First Reading is a daily newsletter keeping you posted on the travails of Canadian politicos, all curated by the National Post’s own Tristin Hopper. To get an early version sent directly to your inbox every Monday to Thursday at 6:30 p.m. ET (and 9:30 a.m. on Saturdays), sign up here.
According to a new Angus Reid Institute poll, a majority of Canadians would like to see the country’s official prime ministerial residence turned into rubble. The mansion is currently uninhabitable due to decades of chronic neglect, and hasn’t featured a full-time human occupant since Stephen Harper moved out in 2015.
While 41 per cent of poll respondents wanted Ottawa to renovate the 155-year-old home, everybody else opted to “knock it down.” In its place, they’d either build a new home or just leave the site vacant.
If Canadians are hesitant to fix up the prime minister’s house, it might be a matter of price. According to the National Capital Commission, any renovation of the 12,000-square-foot home would require at least $36.6 million.
Heritage renovations aren’t cheap, but it’s safe to say that it’s a figure well beyond anything that would be considered for any equivalent 34-room mansion.
Below, a cursory look at what $36.6 million buys you in the current Canadian real estate market.
A brand-new gondola
North Vancouver’s Grouse Mountain Resort just began work on a “transformational” new gondola system that would include 13 towers and 27 eight-person gondola cabins. Once completed, it will be able to ferry 1,000 people up the mountain every hour, with each trip taking just five-and-a-half minutes. And the cost of installing this futuristic marvel within sight of downtown Vancouver? About $35 million.
A (slightly larger) mansion in the middle of Montreal
It’s obviously not tremendously practical for the prime minister to live two hours’ away from the capital in Montreal. But it’s worth noting that with the money used to fix up 24 Sussex, the feds could buy a jaw-dropping mansion within walking distance of downtown Montreal. 3165 Place De Ramezay easily matches 24 Sussex for regal flavour; it’s got a stone exterior, a wood-panelled garage, plenty of chandeliers and a sauna. And its $35 million list price covers both the home and a large chunk of land (the land under 24 Sussex is already federal property).
A hockey complex serving an entire region
Just a few months ago, the announcement of a new hockey complex for Magog, Que., was considered so important that it featured a joint announcement by both Quebec Premier François Legault and Pascale St-Onge, the federal minister of sport. It’s got two rinks and plenty of spectator space, all housed within an ultra-modern facility expected to become a hub for amateur hockey in Quebec’s Eastern Townships. And it cost just $35 million.
Renovating an entire block of Ottawa heritage buildings
Okay, maybe it’s just really, really expensive to fix up heritage buildings in the Ottawa area for some reason. The Bayview Yards project took a semi-abandoned 46,000-square-foot Ottawa municipal works building and transformed it into an “innovation centre” filled with startups, labs and meeting spaces. The price tag? Between $30 and $38 million.

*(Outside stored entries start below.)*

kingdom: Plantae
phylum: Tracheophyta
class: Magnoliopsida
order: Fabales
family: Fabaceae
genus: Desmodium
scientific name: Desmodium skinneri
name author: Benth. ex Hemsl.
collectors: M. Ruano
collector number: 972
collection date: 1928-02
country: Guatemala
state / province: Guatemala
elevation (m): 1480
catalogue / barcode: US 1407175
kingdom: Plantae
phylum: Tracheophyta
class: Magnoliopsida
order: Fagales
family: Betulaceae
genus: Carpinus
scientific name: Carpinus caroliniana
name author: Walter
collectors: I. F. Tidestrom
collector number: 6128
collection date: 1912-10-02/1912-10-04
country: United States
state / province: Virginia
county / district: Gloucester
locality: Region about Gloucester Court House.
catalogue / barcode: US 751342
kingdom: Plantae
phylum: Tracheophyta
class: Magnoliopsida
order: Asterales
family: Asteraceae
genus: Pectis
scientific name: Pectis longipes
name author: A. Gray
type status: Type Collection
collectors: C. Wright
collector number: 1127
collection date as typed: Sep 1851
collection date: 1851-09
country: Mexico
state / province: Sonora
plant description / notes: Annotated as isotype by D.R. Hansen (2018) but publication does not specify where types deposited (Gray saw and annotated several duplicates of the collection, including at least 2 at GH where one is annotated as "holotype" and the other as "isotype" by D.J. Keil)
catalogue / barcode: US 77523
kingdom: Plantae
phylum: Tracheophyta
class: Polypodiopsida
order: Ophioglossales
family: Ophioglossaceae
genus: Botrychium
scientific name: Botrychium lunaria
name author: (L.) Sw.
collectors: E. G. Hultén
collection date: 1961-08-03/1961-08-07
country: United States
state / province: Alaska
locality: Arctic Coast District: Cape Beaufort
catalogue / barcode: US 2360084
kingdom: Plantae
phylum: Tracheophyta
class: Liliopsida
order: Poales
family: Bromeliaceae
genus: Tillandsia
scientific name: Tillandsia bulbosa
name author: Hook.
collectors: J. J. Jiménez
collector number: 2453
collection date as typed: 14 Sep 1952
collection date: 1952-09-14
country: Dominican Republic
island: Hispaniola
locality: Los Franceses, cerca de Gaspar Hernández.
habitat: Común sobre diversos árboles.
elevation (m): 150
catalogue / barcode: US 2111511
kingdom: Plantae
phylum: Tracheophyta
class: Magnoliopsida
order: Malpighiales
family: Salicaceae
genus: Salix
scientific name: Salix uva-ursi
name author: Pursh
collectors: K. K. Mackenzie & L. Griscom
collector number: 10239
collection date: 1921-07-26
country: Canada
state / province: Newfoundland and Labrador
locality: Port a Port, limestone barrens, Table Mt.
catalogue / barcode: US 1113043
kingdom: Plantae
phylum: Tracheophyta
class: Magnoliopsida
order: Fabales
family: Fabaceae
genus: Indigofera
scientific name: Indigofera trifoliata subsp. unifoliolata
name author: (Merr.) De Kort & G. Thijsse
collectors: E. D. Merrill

A state-of-the-art cricket stadium
A couple years ago, Brampton, Ont., mayor Patrick Brown set out to make his city the “Cricket Capital of Canada” by building a state-of-the-art cricket stadium with seating for 5,000. It’s debatable whether cricket is ever a great way to direct Canadian municipal funding, but the stadium would run about $35 million.
All 10 of the most expensive homes currently for sale in the Ottawa area
Go to Realtor.ca, key in “Ottawa” and then pull up all the most expensive homes for sale in the region. If you decided to start at the top of the list and buy houses at list price until you reached $36 million, you’d have 10 luxury homes before you ran out of money. Many of these homes are similar in size to 24 Sussex and are located roughly the same distance from Parliament Hill. 251 Thorold Road, for one, is a red brick mansion located only a block away from Stornoway, the official residence of the Leader of the Opposition. That home’s listed for only $4.3 million.
IN OTHER NEWS
One consequence of high inflation? Everyone starts going on strike when they realize that their wages are hemorrhaging purchasing power. The union representing 35,000 Canada Revenue Agency employees just demanded a 30 per cent wage increase over the next three years. And now 120,000 other civil servants represented by the Public Service Alliance of Canada will soon be taking strike votes. The latter group isn’t quite as demanding; they’re looking for four per cent annual wage increases while the government is offering two per cent.
CBC published an explosive allegation last week that the office of Alberta Premier Danielle Smith has been emailing Crown lawyers in an apparent attempt to defray prosecutions against the ringleaders of an extended anti-mandate blockade at the Coutts, Alta. border crossing last year. It’s a pretty serious charge; first ministers are absolutely not allowed to micromanage the operations of the justice system. There’s just one problem: A quick probe by Alberta Public Service found no evidence of any email contact whatsoever between the premier’s office and the Alberta Crown Prosecution Service. What’s more, CBC then admitted they hadn’t actually seen any of the emails in question; they just took the word of an anonymous tipster who promised they existed.